Along the edge of a marsh on the Eastern Shore of Maryland, the grasses give way to mud, and then more mud, and then muddy water.

Suzanne Baird is the refuge manager for Blackwater National Wildlife Refuge, and Matt Whitbeck is a wildlife biologist here. They offer a word of caution: "It's gonna be muddy, you're gonna sink up to your butt if you walk out there."

Blackwater National Wildlife Refuge has forests, waterways, and currently about 8,000 acres of marsh. Once upon a time, Whittbeck says, it had 13,000.

"In 1933 when this refuge was established, this was a broad, vast, almost prairie-like expanse of sedges and grasses that are just critical to wetland-dependent species -- and now all you see is a vast expanse of shallow, open-water habitats," he says.

The reason? Sea level is rising. And the geology of the region is such that the ground is sinking. Conservative measurements put the water-level rise so far at one foot every hundred years. Striking aerial photos show this lake springing into existence from the 1930s to the 1950s to 2005.

"It is amazing. There are a lot of places you can go in this refuge, out in that open water you're running the boat across the shallow water, and the boat is bumping against stumps," he says.

We're talking tree stumps, as in parts of that lake used to be forest.

"It's happened so fast those stumps haven't decayed. It's phenomenal the rate at which these habitats are changing," he says.

Humans made this significantly worse when they introduced the nutria, an invasive giant swamp rat from South America used for its fur. It ate the very root system out from under the marshes, making them even more susceptible. The nutria has just about been exterminated. But for the creatures that belong here, all the muddy water that remains is a problem.

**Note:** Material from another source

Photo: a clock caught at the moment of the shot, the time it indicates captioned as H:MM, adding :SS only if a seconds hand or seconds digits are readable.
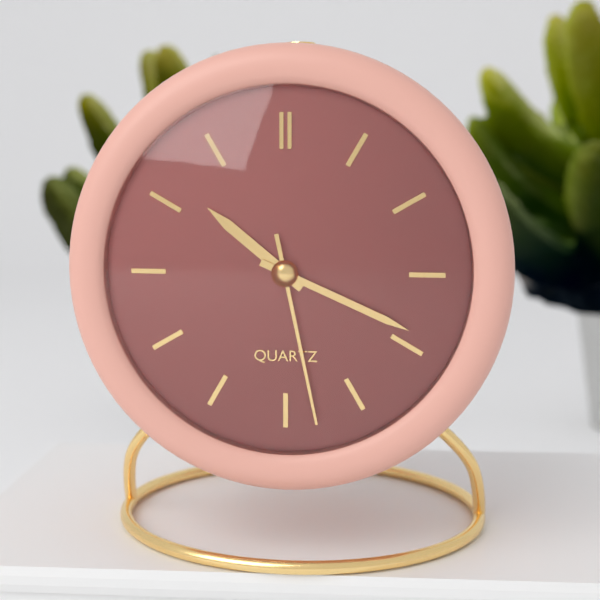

Whittbeck points to a line of about 5,000 birds a few hundred feet away.

"You have the snowgeese in the background -- that's most of the chatter -- and then you have a few tundra swans here talking amongst themselves," he says.

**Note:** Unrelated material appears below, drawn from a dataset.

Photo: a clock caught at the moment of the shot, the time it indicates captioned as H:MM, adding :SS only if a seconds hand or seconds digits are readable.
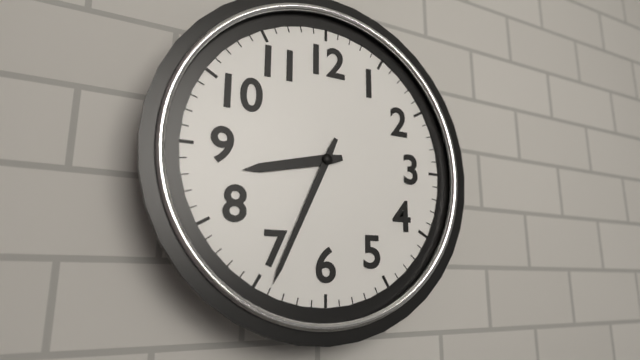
8:34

Two-hundred-fifty bird species -- ducks, swans, bald eagles -- call this place home, or at least stop by to visit while migrating.

"Hundreds of thousands of birds that come through here at various times," he says.

With less space to feed, there are fewer birds than before. Back in the '30s, there were more black ducks here than anywhere south of Labrador, Canada. There's nothing like those numbers around now. Many of the Tundra swans now overwinter in North Carolina and Virginia. And even fish don't do well in the murky, muddy water that's overtaking the marshes -- there's little in the way of underwater plants to shelter them.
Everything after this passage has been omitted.